## TEXTO DE ANÁLISIS
La octogenaria Maggie vive aislada, bajo la custodia de un ama de llaves y con la única compañía de su fiel marido Denis (Jim Broadbent le presta su aspecto más bonachón y juguetón). Bromista como un niño con cuerpo de un grande, Denis ayuda a Maggie a sobrellevar la vejez, el encierro, los estados de confusión mental. Que, pronto se verá, son algo más que eso. Hasta el punto de que Denis tal vez no esté allí. En el rostro acongojado de su hija Carol, que ha venido a visitar a mamá en su bunker (la hasta aquí desconocida Olivia Colman está justísima), el espectador empieza a sospechar que la señora está algo más que simplemente viejita. Aunque de a ratos parece recuperar el hierro perdido. Como cuando trata desaprensivamente a la sacrificada Carol, o cuando en visita al médico se queja de que la política contemporánea preste más atención a los sentimientos que a las ideas. Salta a la vista que pocas veces como ésta una estructura de flashbacks halló mayor justificación dramática. Los recuerdos, las alucinaciones incluso, son el lugar al que la anciana fuga, arrastrando al espectador con ella. De allí la estructura rapsódica, como “ida”, que la película adquiere.

[Tareas de listado de objetos geoespaciales]
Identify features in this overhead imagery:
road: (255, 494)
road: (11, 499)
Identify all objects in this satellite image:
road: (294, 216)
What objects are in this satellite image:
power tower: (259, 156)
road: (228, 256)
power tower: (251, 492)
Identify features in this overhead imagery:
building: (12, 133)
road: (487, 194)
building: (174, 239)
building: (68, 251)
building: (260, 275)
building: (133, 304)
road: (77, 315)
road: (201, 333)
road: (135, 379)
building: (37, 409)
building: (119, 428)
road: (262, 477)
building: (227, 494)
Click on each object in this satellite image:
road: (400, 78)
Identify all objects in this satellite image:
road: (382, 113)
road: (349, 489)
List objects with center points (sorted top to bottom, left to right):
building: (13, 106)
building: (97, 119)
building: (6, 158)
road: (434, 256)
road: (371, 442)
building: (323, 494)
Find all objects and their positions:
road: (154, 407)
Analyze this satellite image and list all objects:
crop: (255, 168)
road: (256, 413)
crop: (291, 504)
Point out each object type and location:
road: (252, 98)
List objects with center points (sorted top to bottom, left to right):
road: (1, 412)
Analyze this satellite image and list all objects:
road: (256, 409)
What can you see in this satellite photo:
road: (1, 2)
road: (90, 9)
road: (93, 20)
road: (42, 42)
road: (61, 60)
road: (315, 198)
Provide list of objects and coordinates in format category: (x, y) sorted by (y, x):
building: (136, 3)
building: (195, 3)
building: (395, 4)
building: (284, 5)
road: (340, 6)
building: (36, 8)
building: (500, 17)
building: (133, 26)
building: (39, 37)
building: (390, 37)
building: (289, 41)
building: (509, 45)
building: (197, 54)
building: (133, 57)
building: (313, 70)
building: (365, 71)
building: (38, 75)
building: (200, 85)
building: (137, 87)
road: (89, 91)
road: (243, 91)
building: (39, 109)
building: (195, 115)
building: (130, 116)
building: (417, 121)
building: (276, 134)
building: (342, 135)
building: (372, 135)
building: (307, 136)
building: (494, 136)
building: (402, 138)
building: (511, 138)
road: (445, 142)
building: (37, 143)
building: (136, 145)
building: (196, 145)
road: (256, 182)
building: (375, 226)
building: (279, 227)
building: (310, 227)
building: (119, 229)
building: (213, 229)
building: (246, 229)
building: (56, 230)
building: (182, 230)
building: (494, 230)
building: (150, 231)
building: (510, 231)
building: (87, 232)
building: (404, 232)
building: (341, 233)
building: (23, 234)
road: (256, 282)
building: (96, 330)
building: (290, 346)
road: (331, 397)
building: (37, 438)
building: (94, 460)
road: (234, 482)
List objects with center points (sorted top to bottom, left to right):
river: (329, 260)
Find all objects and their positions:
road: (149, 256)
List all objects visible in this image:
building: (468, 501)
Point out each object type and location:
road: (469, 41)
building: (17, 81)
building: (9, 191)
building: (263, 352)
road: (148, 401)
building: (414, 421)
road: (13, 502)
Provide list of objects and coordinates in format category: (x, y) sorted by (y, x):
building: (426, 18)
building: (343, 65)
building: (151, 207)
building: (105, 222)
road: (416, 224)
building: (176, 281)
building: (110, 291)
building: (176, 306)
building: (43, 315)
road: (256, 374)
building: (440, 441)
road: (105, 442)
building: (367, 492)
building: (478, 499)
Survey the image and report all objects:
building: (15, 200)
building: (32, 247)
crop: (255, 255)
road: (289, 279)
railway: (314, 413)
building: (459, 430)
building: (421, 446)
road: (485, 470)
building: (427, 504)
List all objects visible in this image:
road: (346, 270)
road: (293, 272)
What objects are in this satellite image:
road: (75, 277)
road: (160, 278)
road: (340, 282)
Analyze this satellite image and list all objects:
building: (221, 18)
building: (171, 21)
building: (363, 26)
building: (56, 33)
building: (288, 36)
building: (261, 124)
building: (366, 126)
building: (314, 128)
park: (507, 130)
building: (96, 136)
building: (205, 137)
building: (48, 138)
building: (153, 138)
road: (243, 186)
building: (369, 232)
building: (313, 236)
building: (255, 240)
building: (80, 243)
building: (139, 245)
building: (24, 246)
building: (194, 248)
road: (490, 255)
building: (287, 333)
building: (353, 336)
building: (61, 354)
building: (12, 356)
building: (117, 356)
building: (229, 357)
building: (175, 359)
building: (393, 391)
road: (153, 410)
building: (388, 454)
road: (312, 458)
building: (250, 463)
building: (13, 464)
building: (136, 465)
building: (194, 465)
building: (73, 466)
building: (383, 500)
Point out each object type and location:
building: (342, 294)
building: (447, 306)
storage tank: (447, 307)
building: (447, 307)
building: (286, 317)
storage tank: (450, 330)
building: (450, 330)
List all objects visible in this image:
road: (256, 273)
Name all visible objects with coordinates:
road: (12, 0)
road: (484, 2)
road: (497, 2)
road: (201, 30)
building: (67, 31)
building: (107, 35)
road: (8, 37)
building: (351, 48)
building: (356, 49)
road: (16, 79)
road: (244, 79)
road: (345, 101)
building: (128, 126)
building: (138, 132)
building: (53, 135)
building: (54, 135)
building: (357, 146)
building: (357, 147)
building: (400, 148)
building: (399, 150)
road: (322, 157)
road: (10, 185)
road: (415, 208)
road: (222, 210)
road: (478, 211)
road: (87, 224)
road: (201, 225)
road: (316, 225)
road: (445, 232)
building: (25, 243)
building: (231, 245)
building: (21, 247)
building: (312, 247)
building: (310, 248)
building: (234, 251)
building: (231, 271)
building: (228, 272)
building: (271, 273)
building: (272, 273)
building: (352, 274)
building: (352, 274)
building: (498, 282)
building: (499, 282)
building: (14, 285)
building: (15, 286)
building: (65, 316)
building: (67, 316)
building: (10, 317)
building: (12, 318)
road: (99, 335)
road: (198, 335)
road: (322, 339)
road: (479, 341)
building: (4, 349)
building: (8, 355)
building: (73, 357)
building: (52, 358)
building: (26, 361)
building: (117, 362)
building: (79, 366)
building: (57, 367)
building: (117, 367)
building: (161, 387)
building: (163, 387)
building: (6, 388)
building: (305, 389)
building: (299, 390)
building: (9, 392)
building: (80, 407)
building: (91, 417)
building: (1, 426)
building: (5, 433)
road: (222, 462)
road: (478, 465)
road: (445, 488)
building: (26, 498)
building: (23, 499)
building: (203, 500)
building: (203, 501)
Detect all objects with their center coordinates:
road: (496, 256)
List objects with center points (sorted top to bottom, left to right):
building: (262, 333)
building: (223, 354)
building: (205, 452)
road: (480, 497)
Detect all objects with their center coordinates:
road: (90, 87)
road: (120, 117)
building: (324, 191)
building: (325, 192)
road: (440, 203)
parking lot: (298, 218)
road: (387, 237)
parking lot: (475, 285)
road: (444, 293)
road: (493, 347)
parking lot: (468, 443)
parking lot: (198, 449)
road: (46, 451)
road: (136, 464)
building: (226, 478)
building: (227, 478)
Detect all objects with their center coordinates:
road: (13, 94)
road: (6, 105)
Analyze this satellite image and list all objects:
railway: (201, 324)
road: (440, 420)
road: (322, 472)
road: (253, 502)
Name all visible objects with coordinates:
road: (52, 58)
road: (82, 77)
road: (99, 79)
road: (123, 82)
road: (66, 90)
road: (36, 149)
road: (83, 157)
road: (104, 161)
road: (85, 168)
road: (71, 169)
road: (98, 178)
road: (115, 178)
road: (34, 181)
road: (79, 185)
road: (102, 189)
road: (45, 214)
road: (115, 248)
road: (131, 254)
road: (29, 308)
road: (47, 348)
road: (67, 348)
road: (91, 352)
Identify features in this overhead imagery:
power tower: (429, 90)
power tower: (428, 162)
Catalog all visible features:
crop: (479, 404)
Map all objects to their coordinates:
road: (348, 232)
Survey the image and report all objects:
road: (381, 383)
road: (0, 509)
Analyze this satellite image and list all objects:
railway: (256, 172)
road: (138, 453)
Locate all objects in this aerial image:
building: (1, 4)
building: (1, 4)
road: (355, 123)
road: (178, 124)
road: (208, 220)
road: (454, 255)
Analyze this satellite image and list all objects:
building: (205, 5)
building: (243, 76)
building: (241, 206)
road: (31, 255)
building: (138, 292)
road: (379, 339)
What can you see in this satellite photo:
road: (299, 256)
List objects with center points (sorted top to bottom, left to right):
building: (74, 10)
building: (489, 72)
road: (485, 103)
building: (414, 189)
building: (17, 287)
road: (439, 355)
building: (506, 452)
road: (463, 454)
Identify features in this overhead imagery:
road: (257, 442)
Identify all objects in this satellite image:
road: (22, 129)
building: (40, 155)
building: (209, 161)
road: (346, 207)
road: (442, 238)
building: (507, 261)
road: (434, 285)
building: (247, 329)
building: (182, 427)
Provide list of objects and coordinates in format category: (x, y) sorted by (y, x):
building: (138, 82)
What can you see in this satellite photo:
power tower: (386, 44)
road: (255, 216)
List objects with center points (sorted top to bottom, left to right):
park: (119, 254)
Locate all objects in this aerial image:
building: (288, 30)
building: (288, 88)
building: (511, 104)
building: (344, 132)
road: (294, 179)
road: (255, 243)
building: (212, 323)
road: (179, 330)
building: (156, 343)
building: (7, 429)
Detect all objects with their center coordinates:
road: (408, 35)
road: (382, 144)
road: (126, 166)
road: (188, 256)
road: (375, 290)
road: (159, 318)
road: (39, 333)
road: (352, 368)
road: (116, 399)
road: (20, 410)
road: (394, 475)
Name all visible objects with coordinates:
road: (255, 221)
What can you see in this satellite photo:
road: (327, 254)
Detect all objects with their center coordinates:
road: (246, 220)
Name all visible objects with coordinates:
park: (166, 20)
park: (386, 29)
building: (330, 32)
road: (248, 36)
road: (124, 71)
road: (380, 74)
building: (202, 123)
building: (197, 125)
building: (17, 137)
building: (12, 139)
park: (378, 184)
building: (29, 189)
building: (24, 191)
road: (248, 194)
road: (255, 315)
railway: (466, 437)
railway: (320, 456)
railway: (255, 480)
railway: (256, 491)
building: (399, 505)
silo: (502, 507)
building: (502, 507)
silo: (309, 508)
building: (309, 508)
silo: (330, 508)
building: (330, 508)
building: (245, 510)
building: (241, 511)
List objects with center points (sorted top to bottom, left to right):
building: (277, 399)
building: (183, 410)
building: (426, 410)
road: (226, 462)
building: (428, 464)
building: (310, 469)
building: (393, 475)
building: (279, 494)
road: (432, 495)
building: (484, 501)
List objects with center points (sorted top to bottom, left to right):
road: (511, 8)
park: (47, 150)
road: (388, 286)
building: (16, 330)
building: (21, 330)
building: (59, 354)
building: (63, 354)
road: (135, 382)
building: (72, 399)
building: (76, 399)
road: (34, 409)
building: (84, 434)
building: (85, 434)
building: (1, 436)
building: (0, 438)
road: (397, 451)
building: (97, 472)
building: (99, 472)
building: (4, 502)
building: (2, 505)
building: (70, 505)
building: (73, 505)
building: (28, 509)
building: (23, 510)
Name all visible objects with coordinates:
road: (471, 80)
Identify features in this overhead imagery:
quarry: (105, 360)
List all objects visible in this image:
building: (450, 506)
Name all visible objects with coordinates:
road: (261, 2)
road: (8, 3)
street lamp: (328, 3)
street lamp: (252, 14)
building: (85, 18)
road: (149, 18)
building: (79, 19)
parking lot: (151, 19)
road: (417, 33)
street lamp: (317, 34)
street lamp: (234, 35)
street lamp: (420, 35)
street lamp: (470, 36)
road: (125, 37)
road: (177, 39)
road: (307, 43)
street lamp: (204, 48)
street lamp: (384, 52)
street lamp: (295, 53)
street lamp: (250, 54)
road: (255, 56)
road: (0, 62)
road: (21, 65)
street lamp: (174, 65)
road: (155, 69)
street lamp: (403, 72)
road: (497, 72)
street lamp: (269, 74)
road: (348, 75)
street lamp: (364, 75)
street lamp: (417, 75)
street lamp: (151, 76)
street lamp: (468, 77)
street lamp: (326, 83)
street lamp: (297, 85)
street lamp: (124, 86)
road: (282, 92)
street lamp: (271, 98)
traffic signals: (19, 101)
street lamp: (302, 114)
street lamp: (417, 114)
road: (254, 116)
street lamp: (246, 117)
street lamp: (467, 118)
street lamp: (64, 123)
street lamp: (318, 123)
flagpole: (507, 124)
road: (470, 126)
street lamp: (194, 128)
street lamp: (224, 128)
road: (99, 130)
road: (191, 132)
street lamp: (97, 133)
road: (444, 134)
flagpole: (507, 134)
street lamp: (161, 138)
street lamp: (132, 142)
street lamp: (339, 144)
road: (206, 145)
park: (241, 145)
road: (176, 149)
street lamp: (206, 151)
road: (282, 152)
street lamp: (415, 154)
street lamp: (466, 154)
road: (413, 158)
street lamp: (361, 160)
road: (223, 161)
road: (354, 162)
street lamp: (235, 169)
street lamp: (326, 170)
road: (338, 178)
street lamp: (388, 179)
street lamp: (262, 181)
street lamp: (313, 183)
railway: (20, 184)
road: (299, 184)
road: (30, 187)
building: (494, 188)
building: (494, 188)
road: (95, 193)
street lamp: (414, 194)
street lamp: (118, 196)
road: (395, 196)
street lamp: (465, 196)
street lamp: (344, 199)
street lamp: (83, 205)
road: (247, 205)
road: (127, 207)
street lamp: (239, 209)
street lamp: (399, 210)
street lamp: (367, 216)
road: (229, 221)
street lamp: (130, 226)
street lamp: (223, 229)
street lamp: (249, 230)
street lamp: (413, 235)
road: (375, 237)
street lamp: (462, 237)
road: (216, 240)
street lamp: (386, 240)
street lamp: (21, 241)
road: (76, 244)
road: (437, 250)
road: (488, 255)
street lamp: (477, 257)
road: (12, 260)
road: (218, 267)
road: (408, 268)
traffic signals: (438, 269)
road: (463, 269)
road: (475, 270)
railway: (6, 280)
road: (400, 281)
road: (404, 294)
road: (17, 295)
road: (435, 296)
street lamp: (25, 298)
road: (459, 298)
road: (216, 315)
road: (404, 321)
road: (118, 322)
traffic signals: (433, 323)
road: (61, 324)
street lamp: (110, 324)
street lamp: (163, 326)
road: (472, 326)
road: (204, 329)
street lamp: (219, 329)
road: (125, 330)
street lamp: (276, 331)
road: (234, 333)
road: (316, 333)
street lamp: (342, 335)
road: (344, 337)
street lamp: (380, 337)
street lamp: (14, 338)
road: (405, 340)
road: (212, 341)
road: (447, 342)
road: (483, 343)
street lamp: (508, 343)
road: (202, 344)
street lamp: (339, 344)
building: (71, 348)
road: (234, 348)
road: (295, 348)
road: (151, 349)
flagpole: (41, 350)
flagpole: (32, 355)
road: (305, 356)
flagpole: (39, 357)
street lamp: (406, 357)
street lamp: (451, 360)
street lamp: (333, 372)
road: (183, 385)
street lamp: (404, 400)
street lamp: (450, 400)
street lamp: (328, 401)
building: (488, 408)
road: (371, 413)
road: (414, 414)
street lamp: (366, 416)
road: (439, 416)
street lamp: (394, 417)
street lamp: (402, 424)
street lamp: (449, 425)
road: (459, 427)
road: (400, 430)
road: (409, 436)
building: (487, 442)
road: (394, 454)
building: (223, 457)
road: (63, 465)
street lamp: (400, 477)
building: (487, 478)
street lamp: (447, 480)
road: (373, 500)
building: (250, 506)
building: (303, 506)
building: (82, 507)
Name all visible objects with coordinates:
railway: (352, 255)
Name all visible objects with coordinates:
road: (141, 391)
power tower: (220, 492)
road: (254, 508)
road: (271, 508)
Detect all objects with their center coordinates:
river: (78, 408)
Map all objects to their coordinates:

## TUS TAREAS
(A) Responde según la reseña de la película:
(i) ¿Qué actor interpreta a Denis?
(ii) ¿Cómo se llama la hija de Maggie y quién la interpreta?
(iii) ¿De qué se queja Maggie en la visita al médico?
(B) Continúa la reseña de la película a partir de su última oración.

## PROBLEMAS RESUELTOS
(A)
(i) Jim Broadbent.
(ii) Se llama Carol y la interpreta Olivia Colman.
(iii) De que la política contemporánea preste más atención a los sentimientos que a las ideas.

(B)
Pero lo que hay que preguntarse es qué clase de Thatcher construye la tríada Lloyd-Morgan-Streep. ¿Una pobre ancianita, ninguneada por sus desagradecidos contemporáneos? ¿Una heroína romántica de la tercera edad, aferrada al recuerdo de los primeros bailes y salidas con el amado Denis? ¿Una protofeminista, arrollada por la marea machista de la Cámara de los Comunes pero haciendo el aguante, corajuda como ella sola? ¿La hija del almacenero, despreciada por los lores de nariz parada? ¿Una recién llegada, cuya chirriante desafinación da pie, durante las sesiones parlamentarias, a la burla de esos desalmados laboristas? ¿La que debe soportar la agresión y el patoteo de los manifestantes que reclaman por despidos laborales, movidos por vaya a saber qué oscuro interés sectario o partidista? ¿La que, llena de consideración por las vidas ajenas, lo piensa mil veces, antes de ordenar que hundan al Belgrano? ¿La mujer cuya falta de dobleces aprovechan los intrigantes de su partido, para sacársela de encima y condenarla a la soledad, el olvido y la demencia? Aquí y allá se muestra también algún que otro rasgo de soberbia, de maltrato o excesiva ambición. Pero lo hace con cuentagotas, como quien abre el paraguas ante el posible chaparrón crítico.
Asistida por un equipo de vestuaristas y peinadores que aseguran la máxima mímesis (para no hablar del notable trabajo de maquillaje, que la libra de todo posible efecto J. Edgar), Meryl Streep compone, con la autoridad de rigor, una Thatcher que se parece asombrosamente a la real. Aunque tal vez sea bastante más enfática, más sanguínea y emocional, en línea con la Maggie que la película parece empeñada en construir o inventar.